**TASK TO CARRY OUT**
The answer must consist of each line of the records below that contains the string "generateContent".

(Beginning of DATA PROVIDED)

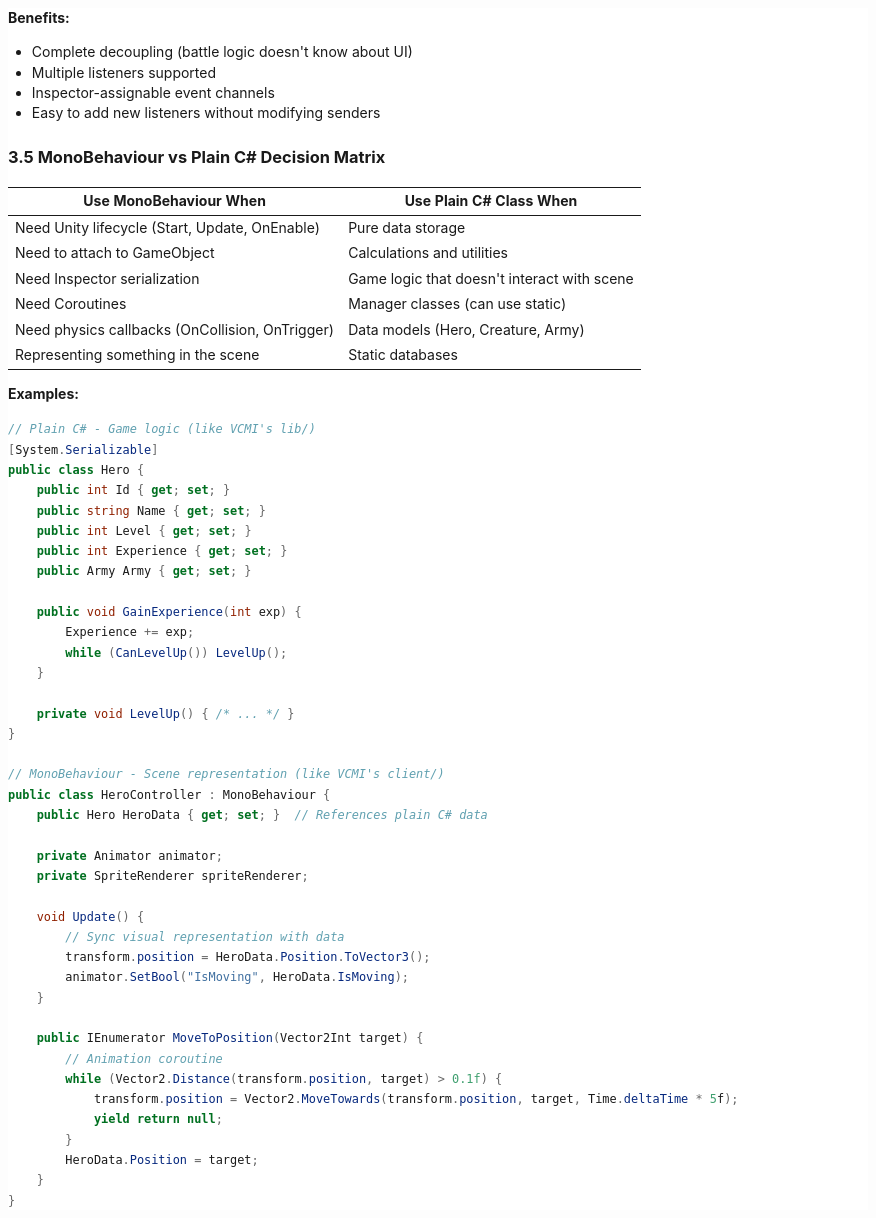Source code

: **Benefits:**
- Complete decoupling (battle logic doesn't know about UI)
- Multiple listeners supported
- Inspector-assignable event channels
- Easy to add new listeners without modifying senders

### 3.5 MonoBehaviour vs Plain C# Decision Matrix

| Use MonoBehaviour When | Use Plain C# Class When |
|------------------------|-------------------------|
| Need Unity lifecycle (Start, Update, OnEnable) | Pure data storage |
| Need to attach to GameObject | Calculations and utilities |
| Need Inspector serialization | Game logic that doesn't interact with scene |
| Need Coroutines | Manager classes (can use static) |
| Need physics callbacks (OnCollision, OnTrigger) | Data models (Hero, Creature, Army) |
| Representing something in the scene | Static databases |

**Examples:**
```csharp
// Plain C# - Game logic (like VCMI's lib/)
[System.Serializable]
public class Hero {
    public int Id { get; set; }
    public string Name { get; set; }
    public int Level { get; set; }
    public int Experience { get; set; }
    public Army Army { get; set; }

    public void GainExperience(int exp) {
        Experience += exp;
        while (CanLevelUp()) LevelUp();
    }

    private void LevelUp() { /* ... */ }
}

// MonoBehaviour - Scene representation (like VCMI's client/)
public class HeroController : MonoBehaviour {
    public Hero HeroData { get; set; }  // References plain C# data

    private Animator animator;
    private SpriteRenderer spriteRenderer;

    void Update() {
        // Sync visual representation with data
        transform.position = HeroData.Position.ToVector3();
        animator.SetBool("IsMoving", HeroData.IsMoving);
    }

    public IEnumerator MoveToPosition(Vector2Int target) {
        // Animation coroutine
        while (Vector2.Distance(transform.position, target) > 0.1f) {
            transform.position = Vector2.MoveTowards(transform.position, target, Time.deltaTime * 5f);
            yield return null;
        }
        HeroData.Position = target;
    }
}
```

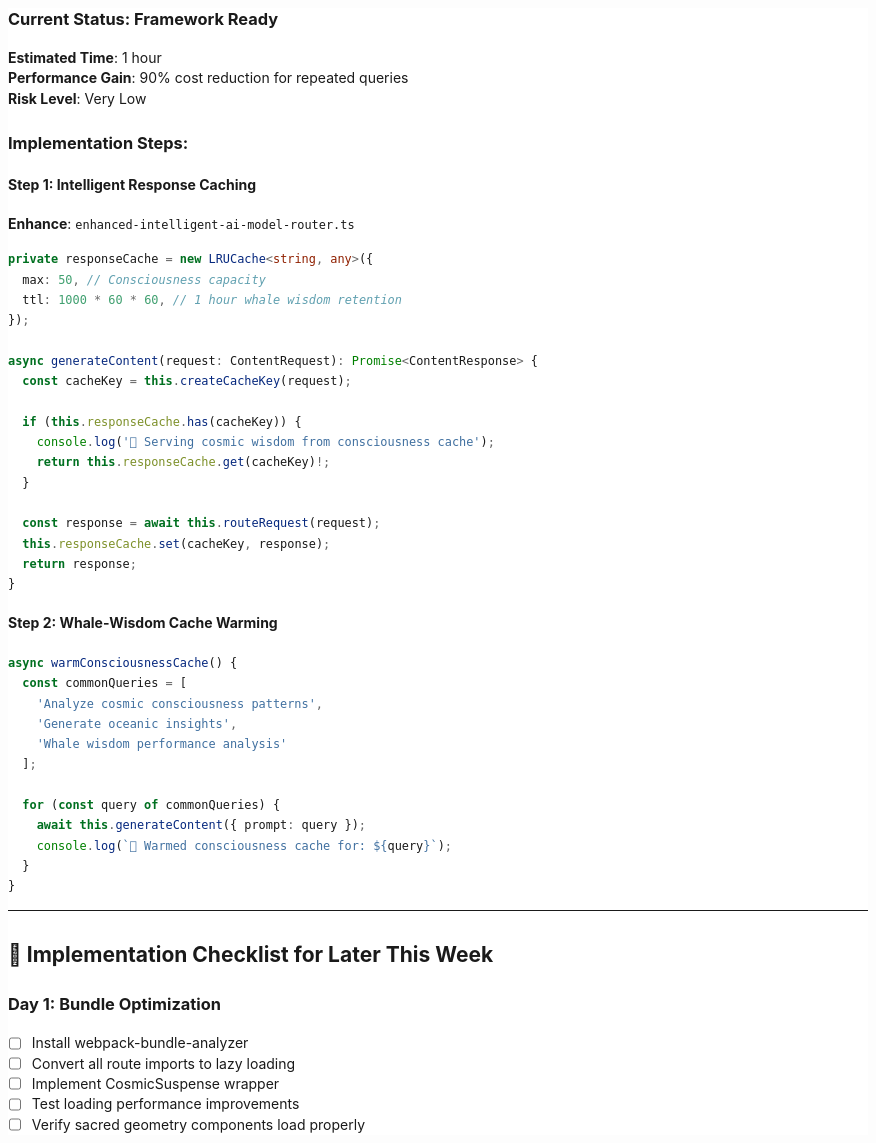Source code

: ### **Current Status**: Framework Ready
**Estimated Time**: 1 hour  
**Performance Gain**: 90% cost reduction for repeated queries  
**Risk Level**: Very Low

### **Implementation Steps:**

#### **Step 1: Intelligent Response Caching**
**Enhance**: `enhanced-intelligent-ai-model-router.ts`

```typescript
private responseCache = new LRUCache<string, any>({
  max: 50, // Consciousness capacity
  ttl: 1000 * 60 * 60, // 1 hour whale wisdom retention
});

async generateContent(request: ContentRequest): Promise<ContentResponse> {
  const cacheKey = this.createCacheKey(request);
  
  if (this.responseCache.has(cacheKey)) {
    console.log('🌊 Serving cosmic wisdom from consciousness cache');
    return this.responseCache.get(cacheKey)!;
  }
  
  const response = await this.routeRequest(request);
  this.responseCache.set(cacheKey, response);
  return response;
}
```

#### **Step 2: Whale-Wisdom Cache Warming**
```typescript
async warmConsciousnessCache() {
  const commonQueries = [
    'Analyze cosmic consciousness patterns',
    'Generate oceanic insights',
    'Whale wisdom performance analysis'
  ];
  
  for (const query of commonQueries) {
    await this.generateContent({ prompt: query });
    console.log(`🐋 Warmed consciousness cache for: ${query}`);
  }
}
```

---

## 🔧 **Implementation Checklist for Later This Week**

### **Day 1: Bundle Optimization**
- [ ] Install webpack-bundle-analyzer
- [ ] Convert all route imports to lazy loading
- [ ] Implement CosmicSuspense wrapper
- [ ] Test loading performance improvements
- [ ] Verify sacred geometry components load properly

(End of DATA PROVIDED)

**REPLY**
async generateContent(request: ContentRequest): Promise<ContentResponse> {
    await this.generateContent({ prompt: query });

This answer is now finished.